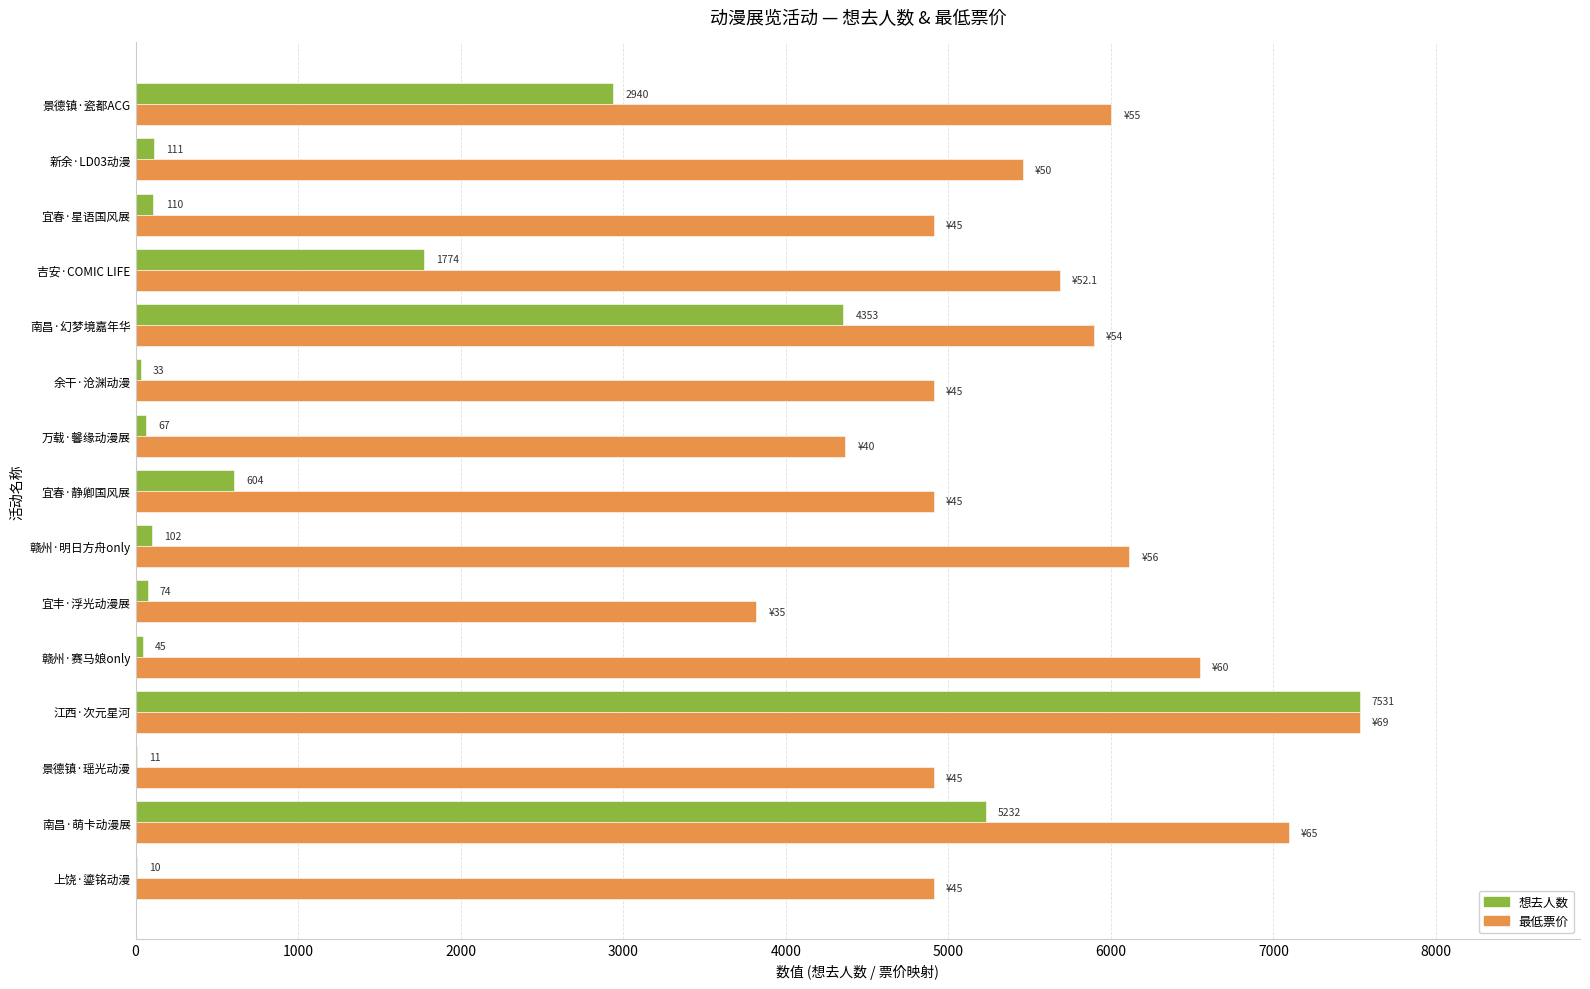

At which category is the sum across all series the highest?

江西·次元星河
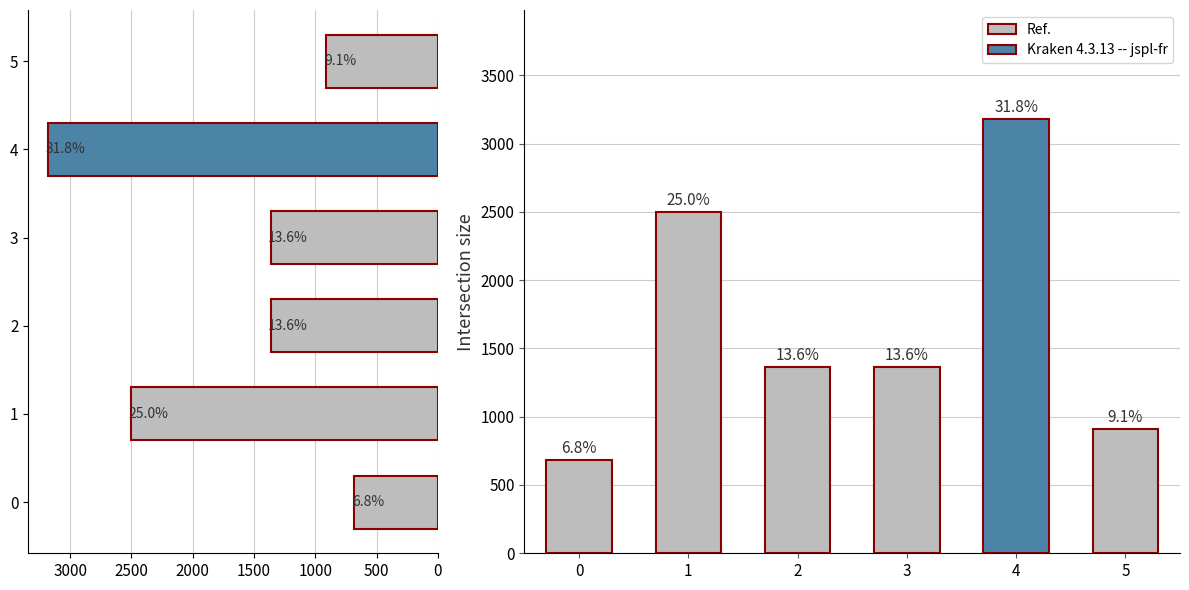

Reading right to left, extract all data points from this chart.

909	3182	1364	1364	2500	682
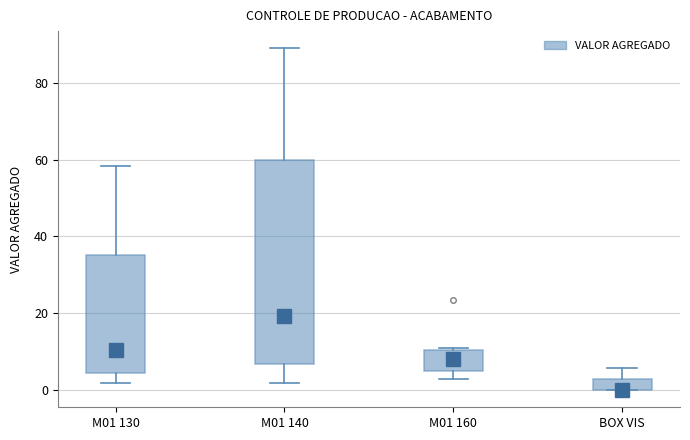

Reading left to right, transcribe this box plot: for each box, give where its median line is, the range the box spans, and where its two whiskers end, as read against the y-axis. The values are not printed on the chart, so give them approximately, as read against the axis.

M01 130: median 10, box 4 to 36, whiskers 2 to 58
M01 140: median 20, box 6 to 60, whiskers 2 to 90
M01 160: median 8, box 4 to 10, whiskers 4 (just below the box's lower edge) to 12
BOX VIS: median 0 (drawn on the box's lower edge), box 0 to 4, whiskers 0 to 6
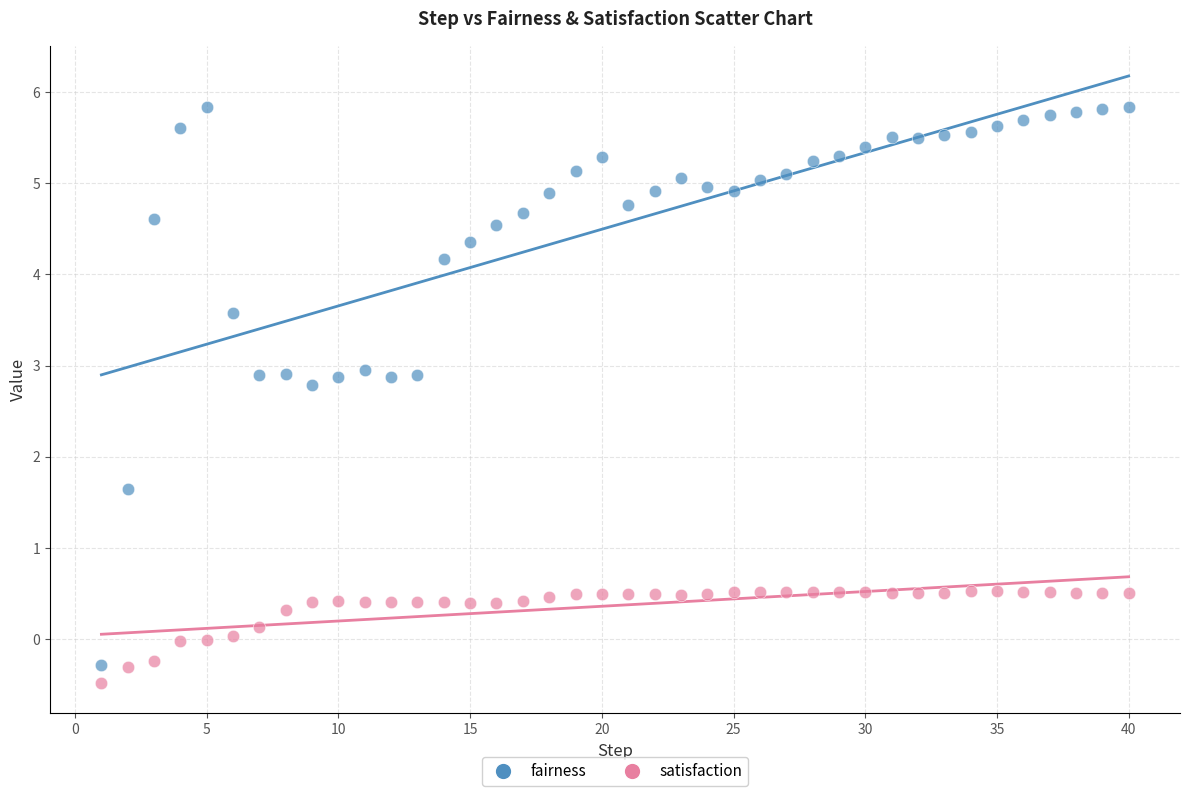

Which series contains the lowest Y value?

satisfaction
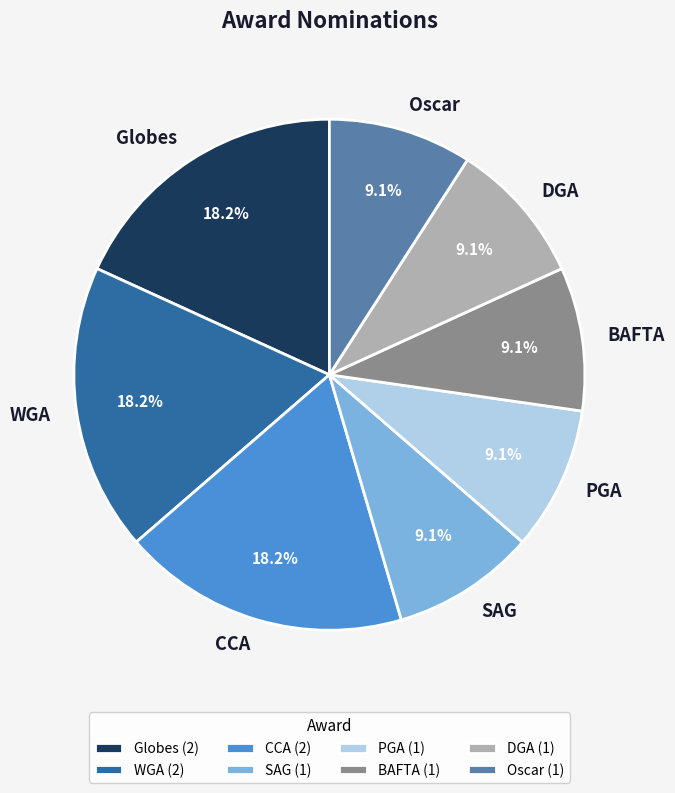

What percentage is NOT represented by PGA?

90.9%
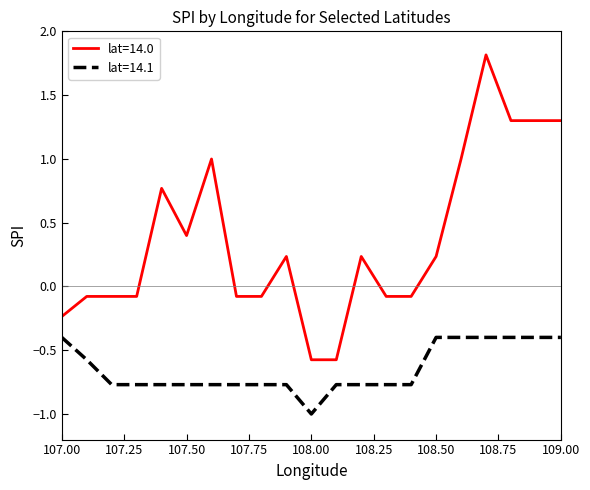

What is the difference between the maximum and minimum values in the lat=14.1 series?

0.6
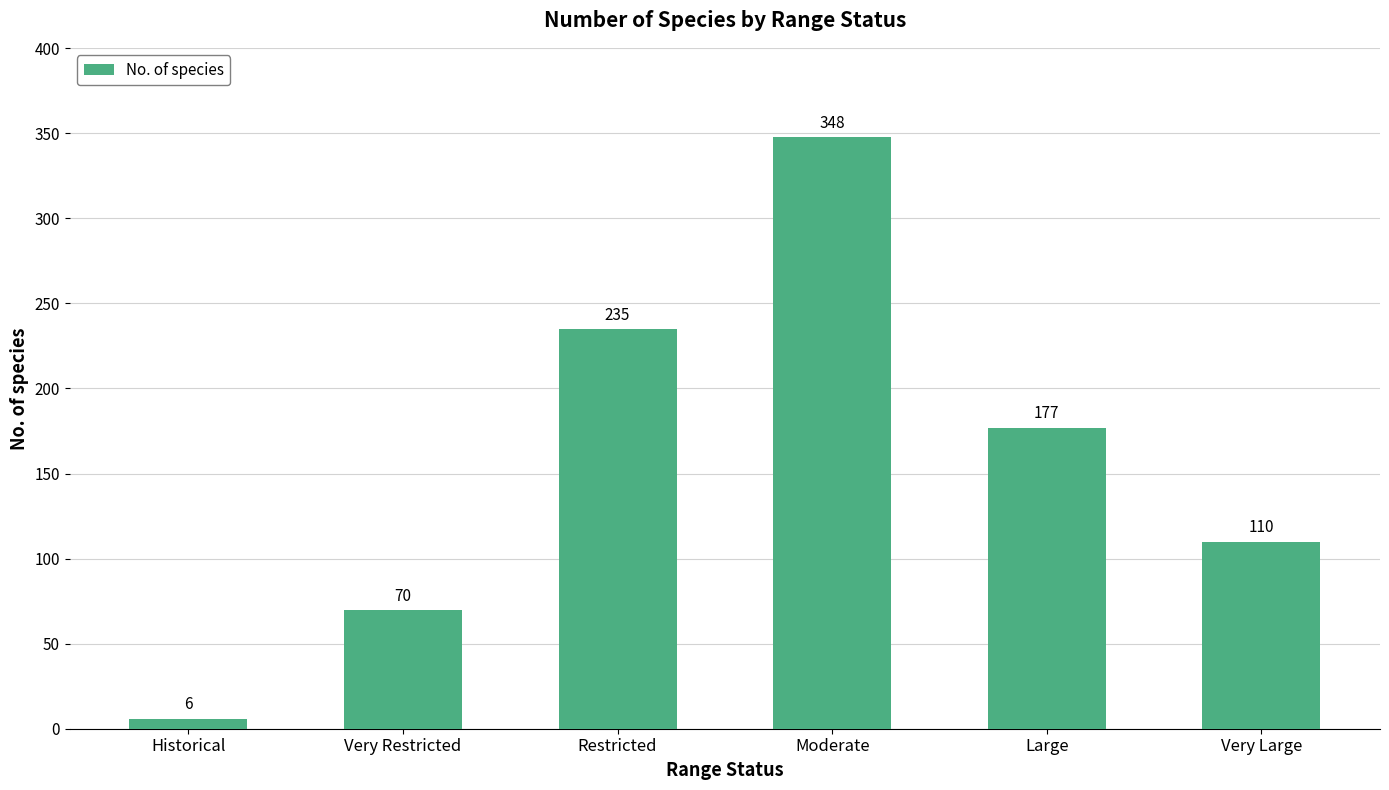

List the labels in order of value, smallest first.

Historical, Very Restricted, Very Large, Large, Restricted, Moderate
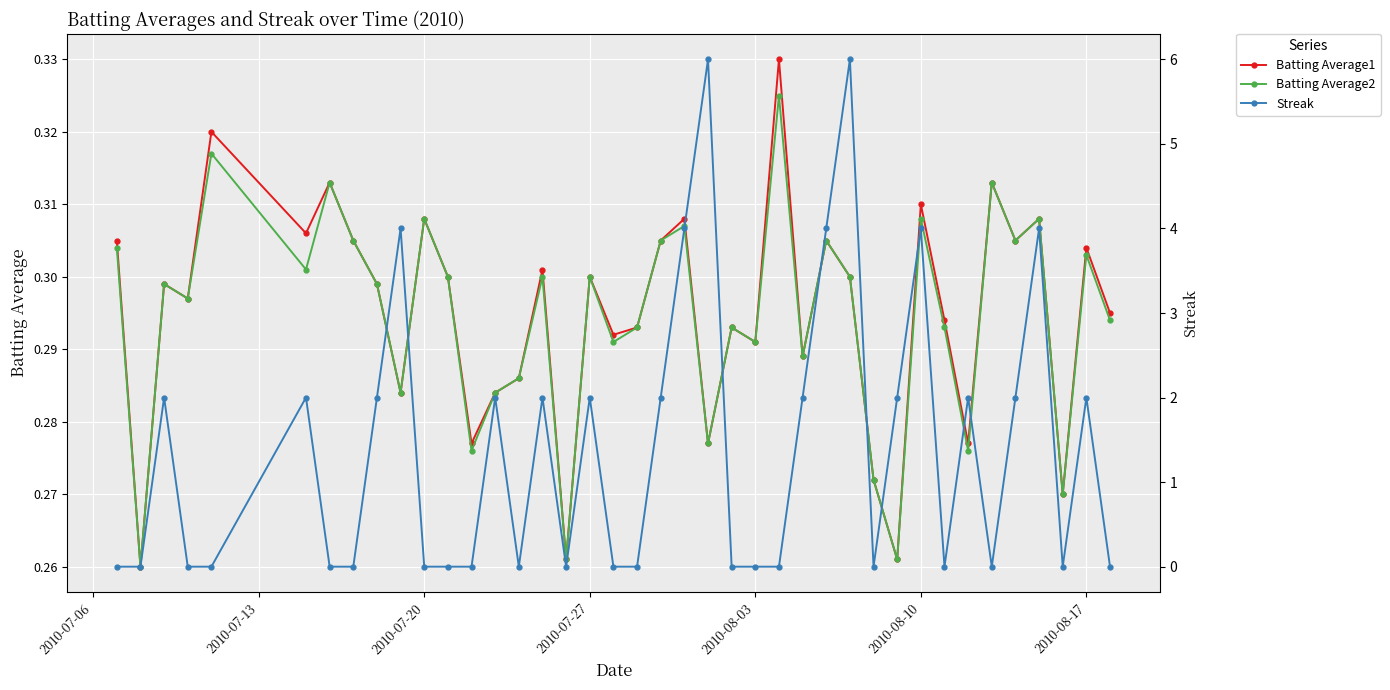

Count the Batting Average1 values in the range 0 to 1.

40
══════
* EXERCISE REQUIREMENTS
How many lines of the records above contain the string "whiskers", with case counting? Reply with the number alone.

* SOLUTION FOR THIS PROBLEM
5